6398 Timhunter

Discovery
- Discovered by: C. S. Shoemaker E. M. Shoemaker D. H. Levy
- Discovery site: Palomar Obs.
- Discovery date: 10 February 1991

Designations
- Named after: Tim Hunter (amateur astronomer)
- Alternative designations: 1991 CD_{1} · 1955 DB 1988 PG
- Minor planet category: main-belt · Phocaea

Orbital characteristics
- Epoch 4 September 2017 (JD 2458000.5)
- Uncertainty parameter 0
- Observation arc: 62.19 yr (22,716 days)
- Aphelion: 2.8684 AU
- Perihelion: 1.8179 AU
- Semi-major axis: 2.3431 AU
- Eccentricity: 0.2242
- Orbital period (sidereal): 3.59 yr (1,310 days)
- Mean anomaly: 119.46°
- Mean motion: 0° 16^{m} 29.28^{s} / day
- Inclination: 23.856°
- Longitude of ascending node: 128.98°
- Argument of perihelion: 67.697°

Physical characteristics
- Dimensions: 5.20±1.11 km 5.528±0.112 km 5.79 km (calculated)
- Synodic rotation period: 7.1074±0.0007 h 14.55±0.01 h
- Geometric albedo: 0.23 (assumed) 0.27±0.12 0.333±0.049
- Spectral type: S
- Absolute magnitude (H): 13.1 · 13.4 · 13.59±0.81 · 13.63

= 6398 Timhunter =

Stony Phocaea asteroid

6398 Timhunter, provisional designation , is a stony Phocaea asteroid from the inner regions of the asteroid belt, approximately 5.5 kilometers in diameter. It was discovered on 10 February 1991, by American astronomer couple Carolyn and Eugene Shoemaker, in collaboration with Canadian astronomer David H. Levy at Palomar Observatory in California, United States. It was named for American amateur astronomer Tim Hunter.

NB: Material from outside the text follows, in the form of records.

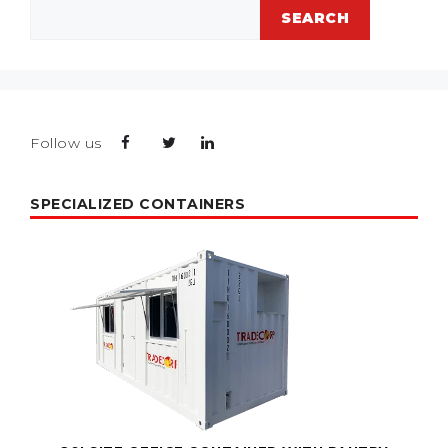
Search
SEARCH
Follow us
SPECIALIZED CONTAINERS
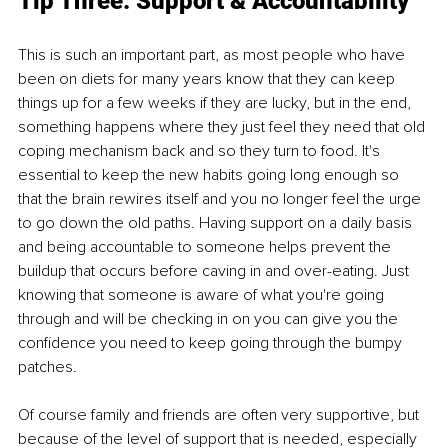
Tip Three: Support & Accountability 
This is such an important part, as most people who have 
been on diets for many years know that they can keep 
things up for a few weeks if they are lucky, but in the end, 
something happens where they just feel they need that old 
coping mechanism back and so they turn to food. It's 
essential to keep the new habits going long enough so 
that the brain rewires itself and you no longer feel the urge 
to go down the old paths. Having support on a daily basis 
and being accountable to someone helps prevent the 
buildup that occurs before caving in and over-eating. Just 
knowing that someone is aware of what you're going 
through and will be checking in on you can give you the 
confidence you need to keep going through the bumpy 
patches.
Of course family and friends are often very supportive, but 
because of the level of support that is needed, especially 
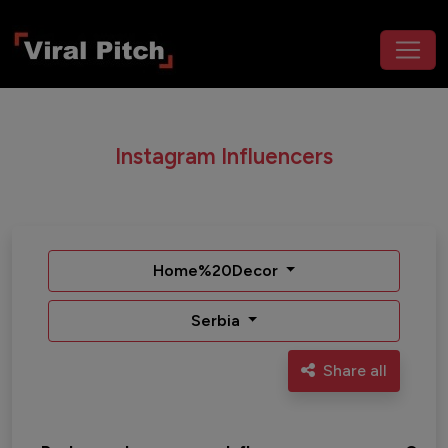
Instagram Influencers
Home%20Decor
Serbia
Share all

== Classification an orbit ==

The stony S-type asteroid is a member of the Phocaea family (701), a relatively small group of asteroids with similar orbital characteristics. Timhunter orbits the Sun in the inner main-belt at a distance of 1.8–2.9 AU once every 3 years and 7 months (1,310 days). Its orbit has an eccentricity of 0.22 and an inclination of 24° with respect to the ecliptic. It was first identified as at Goethe Link Observatory in 1955, extending the body's observation arc by 36 years prior to its official discovery observation at Palomar.

== Lightcurves ==

In March 2009, a rotational lightcurve of Timhunter was obtained from photometric observations by astronomer Petr Pravec at the Ondřejov Observatory in the Czech Republic. Lightcurve analysis gave a well-defined rotation period of 14.55 hours with a brightness variation of 0.29 magnitude (U=3). One month later, another lightcurve was obtained by French amateur astronomers David Romeuf, Maurice Audejean and René Roy, which gave an alternative period solution of 7.1074 hours with an amplitude of 0.32 magnitude (U=2-).

== Diameter and albedo ==

According to the survey carried out by NASA's Wide-field Infrared Survey Explorer with its subsequent NEOWISE mission, Timhunter measures 5.20 and 5.528 kilometers in diameter, and its surface has an albedo of 0.333 and 0.27. respectively. The Collaborative Asteroid Lightcurve Link assumes an albedo of 0.23 – derived from 25 Phocaea, the Phocaea family's namesake – and calculates a diameter of 5.79 kilometers, based on an absolute magnitude of 13.4.

== Naming ==

This minor planet was named after Tim Hunter, an American radiologist and amateur astronomer. Together with David Crawford he co-founded the non-profit International Dark-Sky Association with the aim to preserve and protect Earth's night sky from light pollution. The approved naming citation was published by the Minor Planet Center on 1 June 1996 (M.P.C. 27330).